Treasury Secretary Henry Paulson has been trying to negotiate an agreement to not have adjustable mortgages reset to higher rates. There are many different proposals regarding how long the resets would be held off (three years and seven years have both been mentioned) and no clear rules yet on who would qualify for the freeze.
This is a pretty bad solution.
The details are still being worked out, but it seems to be targeted at people who kept their loan up-to-date until the rates reset, and then started having trouble.
This sort of strategy creates problems of fairness--does the family where the parents took their kids out of private school and both got second jobs so they could stay current on their mortgage get no relief, because they've managed to scrape together each payment so far? How about a family that refinanced their mortgage to pay off credit cards, then maxed out their credit cards again? Does it make a difference if they maxed out the credit cards to pay for medical treatments after an accident?
It also creates problems of free riders--if missing a mortgage payment could cut your rate in half for five years, it'd be awfully tempting to find a way to miss that payment.
It's also bad for lenders whose profits depend on the rates adjusting. Even though it's tempting to stick it to companies stupid enough to use low teaser rates to trick people into taking out loans they can't afford to pay back, it's still bad public policy to change the rules like this. And, of course, the people who lose are the shareholders of those lenders--which includes ordinary people and their pension funds.
Finally, it's not at all clear that any of this would be legal. As I mentioned yesterday, the trust documents that created these packages of loans often don't allow the managers to change the terms. As far as I can tell, the treasury secretary isn't making any effort to get congress to write a law that allows for teaser rates to be frozen, and I don't know of any power inherent in the treasury to allow the secretary to do so. It seems like they're talking about just doing it, and hoping that if everyone does it, nobody will sue. It's a nice theory, but in my experience, things don't work like that in the United States.
At the same time, the Federal Reserve has been signaling (in speeches by both Vice Chairman Kohn and Chairman Bernanke) that a further rate cut can be expected in December. That may help around the edges. Lower rates would reduce the amount that adjustable mortgages would adjust.
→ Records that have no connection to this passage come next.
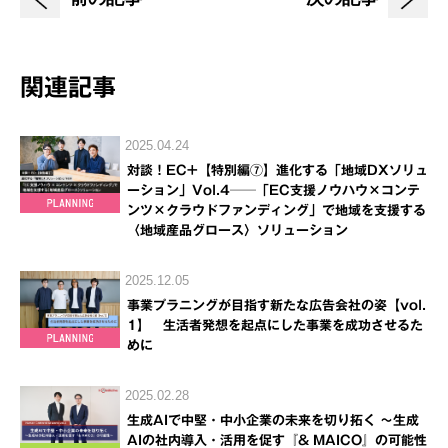
関連記事
2025.04.24
対談！EC+【特別編⑦】進化する「地域DXソリュ
ーション」Vol.4──「EC支援ノウハウ×コンテ
ンツ×クラウドファンディング」で地域を支援する
〈地域産品グロース〉ソリューション
2025.12.05
事業プラニングが目指す新たな広告会社の姿【vol.
1】 生活者発想を起点にした事業を成功させるた
めに
2025.02.28
生成AIで中堅・中小企業の未来を切り拓く ～生成
AIの社内導入・活用を促す『& MAICO』の可能性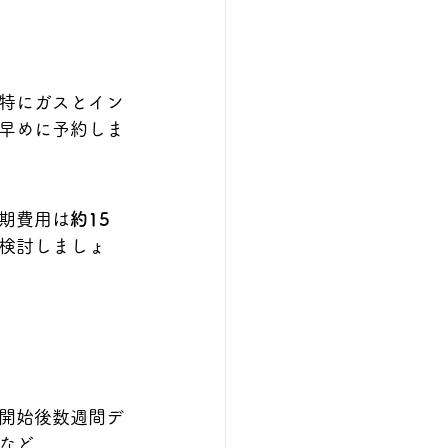
特にガスとイン
早めに予約しま
期費用は
約15
検討しましょ
開始後数週間デ
など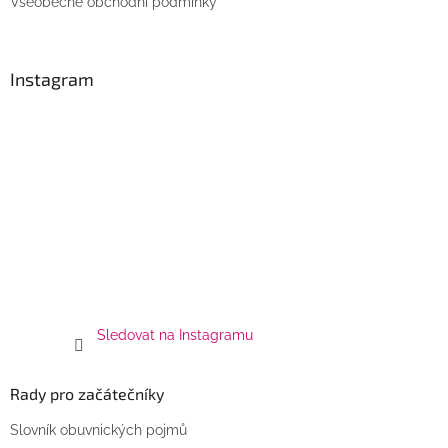
Všeobecné obchodní podmínky
p
i
s
u
Instagram
Sledovat na Instagramu
Rady pro začátečníky
Slovník obuvnických pojmů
It also makes it cheaper for lenders to raise funds, which means less of a profit squeeze if they do end up freezing low teaser rates.
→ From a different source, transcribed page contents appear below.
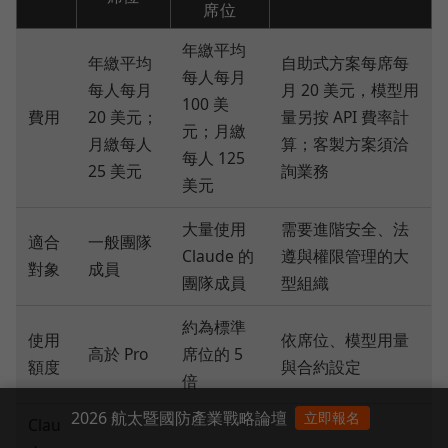
席位
年繳平均
年繳平均
自助式方案每席每
每人每月
每人每月
月 20 美元，模型用
100 美
費用
20 美元；
量另按 API 費率計
元；月繳
月繳每人
算；客製方案須洽
每人 125
25 美元
詢業務
美元
大量使用
需要進階安全、法
適合
一般團隊
Claude 的
遵與權限管理的大
對象
成員
團隊成員
型組織
約為標準
使用
依席位、模型用量
高於 Pro
席位的 5
額度
與合約設定
倍
2026 航太暨國防產業戰略論壇
立即報名
Clau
Of course, the Fed being too aggressive in lowering rates and too timid in raising them again was the biggest single factor in getting us into this mess, so it's hard to feel all warm and fuzzy about them doing it again.
If you've actually got a mortgage that's in danger of foreclosure, the real news here is that the federal government is leaning on lenders to do what they can to keep you in your house. If you're living in a house that you can't afford, it's probably a mistake the keep throwing money into house that you'll eventually lose anyway. On the other hand, if you like your house, and if you could afford it if the rate weren't so high, keeping it may be more of an option now than it was a few months ago. The treasury is pushing a program called HOPE NOW that's trying to educate people to try to workout the loan problems. If you're in danger of foreclosure, check it out.